As one of the only characters with lines, every word the killer speaks creates a greater sense of him and provides the only backstory necessary: he’s a man created by the outside world, the world Maddie has tried so hard to avoid. His small frame is contrasted by a shaved head and noticeable tattoos, which are a failed attempt to create a tough-guy exterior. When confronted by Sarah’s boyfriend, he takes notice of this others man’s size and refers to him as a jock. You can almost see this killer’s history written on his face, his schoolyard pain turned ugly and emerging as a sadistic need to display power. If we look at this killer as a former victim, then his desire to create victims out of others becomes a thematic heartbeat, particularly when Maddie, despite her alluded former victimhood, proves to be more capable than he expected.
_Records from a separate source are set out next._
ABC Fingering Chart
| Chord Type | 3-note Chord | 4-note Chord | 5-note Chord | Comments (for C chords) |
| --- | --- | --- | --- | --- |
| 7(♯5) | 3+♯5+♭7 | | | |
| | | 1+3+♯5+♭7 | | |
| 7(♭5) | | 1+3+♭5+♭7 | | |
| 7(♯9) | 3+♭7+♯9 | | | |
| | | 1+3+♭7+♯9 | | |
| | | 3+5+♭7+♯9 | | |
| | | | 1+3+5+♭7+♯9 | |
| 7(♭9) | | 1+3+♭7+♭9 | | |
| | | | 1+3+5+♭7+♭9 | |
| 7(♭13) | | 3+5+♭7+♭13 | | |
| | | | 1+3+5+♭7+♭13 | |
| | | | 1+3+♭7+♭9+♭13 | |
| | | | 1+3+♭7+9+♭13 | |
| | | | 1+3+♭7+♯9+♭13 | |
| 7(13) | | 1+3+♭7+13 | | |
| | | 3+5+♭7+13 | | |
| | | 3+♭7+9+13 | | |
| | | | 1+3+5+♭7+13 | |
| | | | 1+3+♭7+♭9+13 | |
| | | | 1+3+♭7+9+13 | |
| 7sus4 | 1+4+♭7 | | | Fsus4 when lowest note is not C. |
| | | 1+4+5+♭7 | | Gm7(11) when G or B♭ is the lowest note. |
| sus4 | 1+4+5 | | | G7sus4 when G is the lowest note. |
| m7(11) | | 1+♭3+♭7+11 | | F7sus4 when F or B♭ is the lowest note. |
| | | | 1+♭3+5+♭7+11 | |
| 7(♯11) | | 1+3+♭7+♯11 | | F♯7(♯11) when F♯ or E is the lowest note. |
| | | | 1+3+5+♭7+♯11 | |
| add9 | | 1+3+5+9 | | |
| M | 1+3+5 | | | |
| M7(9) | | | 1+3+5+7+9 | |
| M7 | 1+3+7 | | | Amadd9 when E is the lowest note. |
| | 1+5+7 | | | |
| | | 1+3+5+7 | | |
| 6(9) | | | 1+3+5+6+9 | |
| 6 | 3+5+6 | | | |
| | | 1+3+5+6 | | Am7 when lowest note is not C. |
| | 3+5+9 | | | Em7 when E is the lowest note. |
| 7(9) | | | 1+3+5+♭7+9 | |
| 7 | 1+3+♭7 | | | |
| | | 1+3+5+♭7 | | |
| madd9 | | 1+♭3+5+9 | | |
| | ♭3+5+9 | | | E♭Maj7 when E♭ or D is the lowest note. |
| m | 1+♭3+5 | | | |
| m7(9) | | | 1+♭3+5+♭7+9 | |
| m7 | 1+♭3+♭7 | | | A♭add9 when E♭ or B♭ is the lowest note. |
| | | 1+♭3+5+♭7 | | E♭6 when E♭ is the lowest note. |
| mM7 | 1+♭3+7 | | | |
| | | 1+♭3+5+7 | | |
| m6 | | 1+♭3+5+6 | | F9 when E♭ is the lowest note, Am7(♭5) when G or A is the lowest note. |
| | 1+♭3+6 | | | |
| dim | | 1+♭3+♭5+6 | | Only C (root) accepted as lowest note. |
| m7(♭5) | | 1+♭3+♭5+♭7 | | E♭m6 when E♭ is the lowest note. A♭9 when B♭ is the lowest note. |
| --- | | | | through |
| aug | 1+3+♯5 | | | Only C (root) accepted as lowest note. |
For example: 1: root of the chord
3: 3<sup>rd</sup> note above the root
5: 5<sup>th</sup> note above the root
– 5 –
7 Ways to Die: Maddie’s isolation has made her capable and resourceful, and her remaining senses become a powerful tool as she fights to survive. Despite Maddie’s capabilities, Flanagan carefully constructs an environment of fear not only through the lingering moments of silence used to give the viewer a sense of Maddie’s state, but also in the moments of sound where we’re aware of how much noise Maddie is making, but she remains oblivious. But it’s not simply brute strength and a sheer will to live to that makes Maddie a final girl worth rooting for. As a writer, she’s used to considering different scenarios and possible outcomes. At the beginning of the film, we find her struggling amongst seven different possible endings for her novel. We revisit this before the film’s climax and in one of the film’s most cleverly scripted and directed sequences, we are shown multiple potential endings before moving ahead to a bloody and brutal finale. It is confidence garnered from interior living that makes Maddie a survivor, and it is inferiority built on the exterior that makes the killer such a formidable opponent. Hush provides more than a battle of sexes, of even senses, but a battle of spatial consequences.
Overall: In the midst of this traditional slasher film, Flanagan and Siegel have created a shadowy examination of the effect that private and public spaces have on those society has labeled victims. Decidedly unflashy and built on the careful balance of its performances, script, and direction, Hush is a modern slasher movie classic that’s not to be missed.